Those are standard. I will find out what kind they are. I did upgrade to under-gunnel LED lights but those on the T-Top are standard.


----------



## Shredded Evidence (Jun 25, 2007)

TH Marine Super Spreader Flood 5 LED. Google that and it will come up. They are certainly pretty bright and are powder coated aluminum so they should be durable and last a while.


----------



## reeltime2luke (Jan 30, 2006)

Looks great...hope to see you soon on the pond!


----------



## Anthony C (Jun 20, 2008)

Thanks I like those LED spreader lights I'm going to look for them. I just closed on an 08' 31T today will be heading to Corpus Christi Friday to pick her up.


----------



## btreybig (Jul 3, 2008)

:texasflag


----------



## Calmday (Jul 7, 2005)

Very nice ride. congrats.


Sent from my iPad using Tapatalk


----------



## BigWill (Aug 26, 2004)

*Shredded Evidence*

Greg, are you going to name it SE II or just SE? Same graphics?


----------



## Shredded Evidence (Jun 25, 2007)

Just SE. Same graphics. All boats of mine are always shredded evidence since the Enron collapse.


----------



## Shredded Evidence (Jun 25, 2007)

A few additional pictures. I am picking her up when I get back in the US in a few weeks.

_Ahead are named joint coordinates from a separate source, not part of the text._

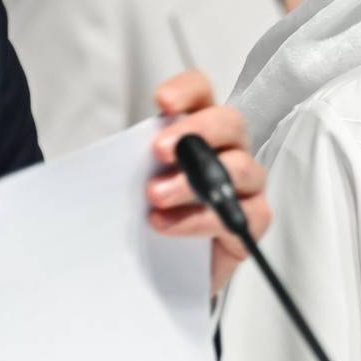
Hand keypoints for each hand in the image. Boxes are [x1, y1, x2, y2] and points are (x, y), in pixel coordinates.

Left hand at [145, 69, 270, 298]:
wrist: (165, 270)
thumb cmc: (154, 215)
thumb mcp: (135, 181)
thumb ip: (133, 162)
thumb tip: (109, 156)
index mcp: (198, 129)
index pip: (202, 94)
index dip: (187, 91)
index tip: (162, 103)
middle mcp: (228, 150)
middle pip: (230, 122)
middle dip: (196, 132)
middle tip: (160, 151)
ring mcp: (245, 184)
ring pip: (239, 167)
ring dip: (193, 180)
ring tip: (155, 196)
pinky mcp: (252, 220)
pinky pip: (240, 213)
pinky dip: (199, 219)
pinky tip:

Ron Hoover has made everything very smooth and these guys are really great to work with.

I am drooling over these pics like a ******* drooling over a new double-wide!

Electronics are next.


----------



## Mikeyhunts (Jun 4, 2007)

Greg, she is beautiful!!! What other electronics are you going to put on her? I see one Garmin unit.

I don't see outriggers, are you going to put those on, or just use those side holders?


----------



## Miles2Fish (Dec 2, 2008)

GB, I can't wait to get out there with you! She looks fast just sitting still.....time to make the deck red too!!!!!

Mikey, No outriggers, 2nd Garmin unit, VHF, Radio, etc to be installed.


----------



## Shredded Evidence (Jun 25, 2007)

Autopilot, radar, xm weather, stereo, vhf and Garmin 6212. It came with 7212 and 1kW ducer. 

Outriggers??? PFFFFFFFFTTTTTTTTT ain't nobody got time for dat!


----------



## Lumo (Mar 14, 2011)

NICE!!!


----------



## Gas Can (May 25, 2007)

She is a dandy!


----------



## Trouthunter (Dec 18, 1998)

That's a really nice looking boat!

Congratulations!

TH


----------



## Miles2Fish (Dec 2, 2008)

Shredded Evidence said:


> Autopilot, radar, xm weather, stereo, vhf and Garmin 6212. It came with 7212 and 1kW ducer.
> 
> Outriggers??? PFFFFFFFFTTTTTTTTT ain't nobody got time for dat!


GB, We catch marlin without outriggers!


----------